---------- DATA PROVIDED
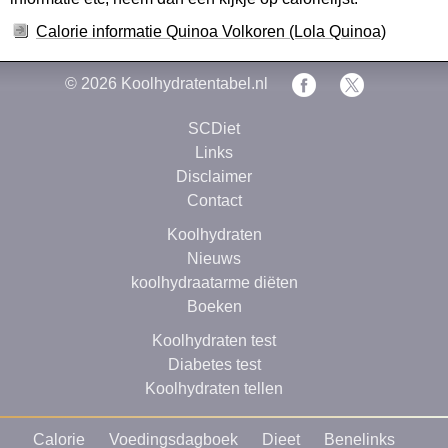
Calorie informatie Quinoa Volkoren (Lola Quinoa)
© 2026
Koolhydratentabel.nl
SCDiet
Links
Disclaimer
Contact
Koolhydraten
Nieuws
koolhydraatarme diëten
Boeken
Koolhydraten test
Diabetes test
Koolhydraten tellen
Calorie
Voedingsdagboek
Dieet
Benelinks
--------------------
» TASK INSTRUCTIONS
Each line in the data that has the word "Calorie" counts once; state how many such lines there are, without comment.

» RESPONSE AREA
2